WHAT NEEDS TO BE DONE – The answer should consist of each line below that contains the word "node".

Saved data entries
□ □ □

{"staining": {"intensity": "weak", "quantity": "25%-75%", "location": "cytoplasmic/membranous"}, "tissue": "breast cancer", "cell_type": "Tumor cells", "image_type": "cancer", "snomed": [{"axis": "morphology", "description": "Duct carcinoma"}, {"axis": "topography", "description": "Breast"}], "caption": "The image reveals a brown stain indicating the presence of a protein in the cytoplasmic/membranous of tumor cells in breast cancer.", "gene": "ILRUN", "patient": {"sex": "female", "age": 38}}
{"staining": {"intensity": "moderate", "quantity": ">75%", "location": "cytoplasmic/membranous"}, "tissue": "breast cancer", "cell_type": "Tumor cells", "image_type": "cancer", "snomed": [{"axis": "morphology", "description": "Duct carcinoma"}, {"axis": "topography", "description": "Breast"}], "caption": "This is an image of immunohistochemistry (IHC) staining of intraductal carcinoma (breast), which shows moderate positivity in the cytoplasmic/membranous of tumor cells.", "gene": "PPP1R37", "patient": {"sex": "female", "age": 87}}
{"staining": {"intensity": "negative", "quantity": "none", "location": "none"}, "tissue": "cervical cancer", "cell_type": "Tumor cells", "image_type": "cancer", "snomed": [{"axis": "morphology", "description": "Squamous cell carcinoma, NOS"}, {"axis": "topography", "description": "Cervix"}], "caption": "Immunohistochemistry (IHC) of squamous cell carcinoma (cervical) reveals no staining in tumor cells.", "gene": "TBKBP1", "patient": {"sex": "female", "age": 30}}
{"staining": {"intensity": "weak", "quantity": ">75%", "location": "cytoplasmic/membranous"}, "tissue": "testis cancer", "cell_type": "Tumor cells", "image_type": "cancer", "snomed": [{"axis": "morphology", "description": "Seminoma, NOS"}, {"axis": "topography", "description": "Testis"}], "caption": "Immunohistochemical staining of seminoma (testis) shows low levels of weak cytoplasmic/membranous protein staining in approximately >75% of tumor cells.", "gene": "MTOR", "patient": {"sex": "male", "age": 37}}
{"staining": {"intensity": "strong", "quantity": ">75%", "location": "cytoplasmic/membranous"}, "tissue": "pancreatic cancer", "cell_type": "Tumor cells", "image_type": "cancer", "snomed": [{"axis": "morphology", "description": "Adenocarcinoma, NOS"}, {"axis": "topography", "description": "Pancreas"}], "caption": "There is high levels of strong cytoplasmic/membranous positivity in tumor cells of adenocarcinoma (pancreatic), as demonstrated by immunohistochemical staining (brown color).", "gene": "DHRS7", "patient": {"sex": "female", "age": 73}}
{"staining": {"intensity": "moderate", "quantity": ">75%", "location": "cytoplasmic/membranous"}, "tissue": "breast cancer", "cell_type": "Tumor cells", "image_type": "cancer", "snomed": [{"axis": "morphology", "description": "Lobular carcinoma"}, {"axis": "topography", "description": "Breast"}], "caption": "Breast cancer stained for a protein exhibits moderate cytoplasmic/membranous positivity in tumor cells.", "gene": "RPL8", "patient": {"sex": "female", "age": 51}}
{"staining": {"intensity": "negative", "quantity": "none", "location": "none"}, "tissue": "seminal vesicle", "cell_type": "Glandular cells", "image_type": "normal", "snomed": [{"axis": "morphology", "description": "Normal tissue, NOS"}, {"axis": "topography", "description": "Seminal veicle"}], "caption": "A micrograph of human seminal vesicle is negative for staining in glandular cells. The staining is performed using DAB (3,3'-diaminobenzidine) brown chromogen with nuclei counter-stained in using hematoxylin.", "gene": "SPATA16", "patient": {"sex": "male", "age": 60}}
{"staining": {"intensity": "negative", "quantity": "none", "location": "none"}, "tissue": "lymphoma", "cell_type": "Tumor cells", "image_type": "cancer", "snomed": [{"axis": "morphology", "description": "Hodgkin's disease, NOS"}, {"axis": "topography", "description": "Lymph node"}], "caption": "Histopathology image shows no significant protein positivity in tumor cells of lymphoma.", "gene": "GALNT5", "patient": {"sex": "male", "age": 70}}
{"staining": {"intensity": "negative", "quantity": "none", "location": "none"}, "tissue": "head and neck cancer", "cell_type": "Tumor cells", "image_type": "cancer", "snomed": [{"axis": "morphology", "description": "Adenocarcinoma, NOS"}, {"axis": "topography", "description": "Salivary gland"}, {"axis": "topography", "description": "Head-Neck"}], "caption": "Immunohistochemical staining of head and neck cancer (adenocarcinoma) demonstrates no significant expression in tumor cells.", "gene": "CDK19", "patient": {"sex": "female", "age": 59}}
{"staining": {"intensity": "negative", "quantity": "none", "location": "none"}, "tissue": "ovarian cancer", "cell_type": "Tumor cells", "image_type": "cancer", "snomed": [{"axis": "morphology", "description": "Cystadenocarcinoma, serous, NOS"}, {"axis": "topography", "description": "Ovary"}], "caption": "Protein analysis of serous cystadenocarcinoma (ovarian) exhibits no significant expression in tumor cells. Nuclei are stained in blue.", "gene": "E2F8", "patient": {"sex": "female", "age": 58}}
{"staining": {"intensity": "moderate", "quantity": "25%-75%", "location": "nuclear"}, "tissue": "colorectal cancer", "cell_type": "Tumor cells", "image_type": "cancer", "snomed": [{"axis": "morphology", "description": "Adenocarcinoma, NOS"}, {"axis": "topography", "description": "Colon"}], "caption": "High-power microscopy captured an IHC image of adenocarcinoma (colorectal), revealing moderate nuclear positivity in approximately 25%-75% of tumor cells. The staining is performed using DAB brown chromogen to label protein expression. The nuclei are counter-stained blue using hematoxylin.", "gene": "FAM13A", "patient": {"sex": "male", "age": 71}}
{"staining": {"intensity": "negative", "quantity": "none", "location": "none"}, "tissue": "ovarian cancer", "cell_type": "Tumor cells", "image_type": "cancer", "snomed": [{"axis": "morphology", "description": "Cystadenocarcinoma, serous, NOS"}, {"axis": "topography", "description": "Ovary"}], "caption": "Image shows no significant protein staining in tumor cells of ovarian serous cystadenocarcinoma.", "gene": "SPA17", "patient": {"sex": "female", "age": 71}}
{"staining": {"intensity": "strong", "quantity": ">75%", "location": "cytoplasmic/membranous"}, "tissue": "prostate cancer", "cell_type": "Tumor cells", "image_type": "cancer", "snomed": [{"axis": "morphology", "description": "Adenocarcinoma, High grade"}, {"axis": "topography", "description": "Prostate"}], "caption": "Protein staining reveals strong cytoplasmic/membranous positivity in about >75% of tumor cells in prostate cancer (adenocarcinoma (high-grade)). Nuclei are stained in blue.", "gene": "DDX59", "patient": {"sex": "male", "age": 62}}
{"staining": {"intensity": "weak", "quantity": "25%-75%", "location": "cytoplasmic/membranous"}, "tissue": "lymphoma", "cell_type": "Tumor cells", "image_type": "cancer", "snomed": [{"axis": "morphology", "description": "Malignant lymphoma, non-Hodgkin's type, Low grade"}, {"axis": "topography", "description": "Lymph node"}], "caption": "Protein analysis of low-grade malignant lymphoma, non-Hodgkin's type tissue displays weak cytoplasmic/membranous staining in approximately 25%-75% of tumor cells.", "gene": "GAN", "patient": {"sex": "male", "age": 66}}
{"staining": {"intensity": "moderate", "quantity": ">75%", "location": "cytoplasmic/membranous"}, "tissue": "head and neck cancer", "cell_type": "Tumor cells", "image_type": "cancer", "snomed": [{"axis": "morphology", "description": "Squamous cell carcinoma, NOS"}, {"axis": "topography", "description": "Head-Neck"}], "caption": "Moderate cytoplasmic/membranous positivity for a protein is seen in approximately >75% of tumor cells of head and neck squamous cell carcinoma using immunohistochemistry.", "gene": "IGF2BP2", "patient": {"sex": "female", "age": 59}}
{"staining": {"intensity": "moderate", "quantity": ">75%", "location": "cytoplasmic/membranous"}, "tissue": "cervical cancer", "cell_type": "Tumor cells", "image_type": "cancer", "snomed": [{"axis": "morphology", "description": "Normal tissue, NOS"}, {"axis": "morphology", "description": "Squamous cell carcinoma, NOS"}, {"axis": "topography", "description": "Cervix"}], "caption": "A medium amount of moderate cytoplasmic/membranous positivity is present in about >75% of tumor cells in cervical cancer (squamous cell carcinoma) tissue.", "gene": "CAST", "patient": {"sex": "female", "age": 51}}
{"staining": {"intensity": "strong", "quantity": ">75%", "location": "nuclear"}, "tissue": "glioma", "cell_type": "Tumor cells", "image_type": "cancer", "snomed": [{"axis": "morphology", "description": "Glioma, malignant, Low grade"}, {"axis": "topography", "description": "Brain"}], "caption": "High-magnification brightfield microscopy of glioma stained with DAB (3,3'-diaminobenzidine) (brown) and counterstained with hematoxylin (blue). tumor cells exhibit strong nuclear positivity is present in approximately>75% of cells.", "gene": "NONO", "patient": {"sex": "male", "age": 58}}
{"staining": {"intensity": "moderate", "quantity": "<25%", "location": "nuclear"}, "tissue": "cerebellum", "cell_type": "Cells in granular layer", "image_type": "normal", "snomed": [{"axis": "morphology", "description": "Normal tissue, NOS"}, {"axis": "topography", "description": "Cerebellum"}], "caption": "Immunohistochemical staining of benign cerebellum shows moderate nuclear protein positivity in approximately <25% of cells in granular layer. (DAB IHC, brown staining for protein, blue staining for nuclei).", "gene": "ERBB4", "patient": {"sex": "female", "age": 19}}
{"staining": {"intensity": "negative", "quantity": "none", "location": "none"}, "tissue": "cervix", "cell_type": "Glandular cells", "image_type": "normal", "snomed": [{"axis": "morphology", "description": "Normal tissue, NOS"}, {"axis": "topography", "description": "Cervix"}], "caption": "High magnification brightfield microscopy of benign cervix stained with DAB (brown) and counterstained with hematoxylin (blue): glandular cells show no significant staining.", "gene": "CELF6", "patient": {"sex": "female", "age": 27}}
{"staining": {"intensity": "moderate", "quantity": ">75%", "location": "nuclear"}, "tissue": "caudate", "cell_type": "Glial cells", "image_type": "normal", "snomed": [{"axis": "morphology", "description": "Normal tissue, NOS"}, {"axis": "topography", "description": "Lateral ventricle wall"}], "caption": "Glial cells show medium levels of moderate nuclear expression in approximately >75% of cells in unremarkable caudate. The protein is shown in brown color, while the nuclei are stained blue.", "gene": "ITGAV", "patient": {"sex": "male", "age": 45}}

□ □ □

SOLUTION TO THE PROBLEM –
{"staining": {"intensity": "negative", "quantity": "none", "location": "none"}, "tissue": "lymphoma", "cell_type": "Tumor cells", "image_type": "cancer", "snomed": [{"axis": "morphology", "description": "Hodgkin's disease, NOS"}, {"axis": "topography", "description": "Lymph node"}], "caption": "Histopathology image shows no significant protein positivity in tumor cells of lymphoma.", "gene": "GALNT5", "patient": {"sex": "male", "age": 70}}
{"staining": {"intensity": "weak", "quantity": "25%-75%", "location": "cytoplasmic/membranous"}, "tissue": "lymphoma", "cell_type": "Tumor cells", "image_type": "cancer", "snomed": [{"axis": "morphology", "description": "Malignant lymphoma, non-Hodgkin's type, Low grade"}, {"axis": "topography", "description": "Lymph node"}], "caption": "Protein analysis of low-grade malignant lymphoma, non-Hodgkin's type tissue displays weak cytoplasmic/membranous staining in approximately 25%-75% of tumor cells.", "gene": "GAN", "patient": {"sex": "male", "age": 66}}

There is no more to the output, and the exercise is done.